What does exercise physiology mean to you?
A lot of times I get, “Oh, so you’re going to be a professional trainer,” and although it’s not uncommon for personal trainers to have an exercise physiology degree, I usually explain to them that it’s really a physiology pre-med degree. Personal training, periodization training and weightlifting is just a small piece of the puzzle.
Check out our interview with Lance!
Are there any faculty members that you feel like really helped make sure you were on the right track—who you feel is really championing you?
Oh, I've had a lot of help. Professor Mark Schraf, he's a Chemistry 110 professor here—awesome guy. He was my drum teacher as a kid, and he haphazardly reffed a lot of my hockey games growing up.
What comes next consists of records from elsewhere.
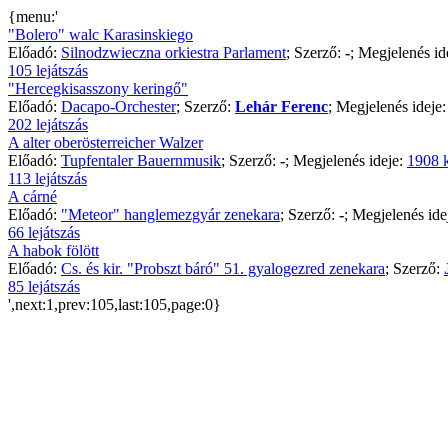
{menu:'
"Bolero" walc Karasinskiego
Előadó:
Silnodzwieczna orkiestra Parlament
; Szerző:
-
; Megjelenés id
105 lejátszás
"Hercegkisasszony keringő"
Előadó:
Dacapo-Orchester
; Szerző:
Lehár Ferenc
; Megjelenés ideje
202 lejátszás
A alter oberösterreicher Walzer
Előadó:
Tupfentaler Bauernmusik
; Szerző:
-
; Megjelenés ideje:
1908 
113 lejátszás
A cárné
Előadó:
"Meteor" hanglemezgyár zenekara
; Szerző:
-
; Megjelenés ide
66 lejátszás
A habok fölött
Előadó:
Cs. és kir. "Probszt báró" 51. gyalogezred zenekara
; Szerző:
85 lejátszás
',next:1,prev:105,last:105,page:0}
He does all kinds of things, he's a really hard working guy, and he was there from day one when I started as a nutrition major and he'd invite me into the chemistry learning center where his office is and he'd give me pep talks and I had him as a professor and he helped me a lot too, and he was also really hard on me. But it helped. So he was definitely a huge help for me in the whole process, because I always had him to relate to because he knew me growing up and he could sense that I wanted to work hard.
And then of course Dr. Olfert—huge help. Since I've been into his lab the last year, I feel like Dr. Olfert's probably taught me more about being in this field, research, he's taught me how to speak vocally, through writing, he's taught me how to critically analyze and think. He's been a huge help. So those are kind of my second and third dads, I guess. And of course, Dr. Bryner and Dr. Chantler, my advisor, they've also been a huge help.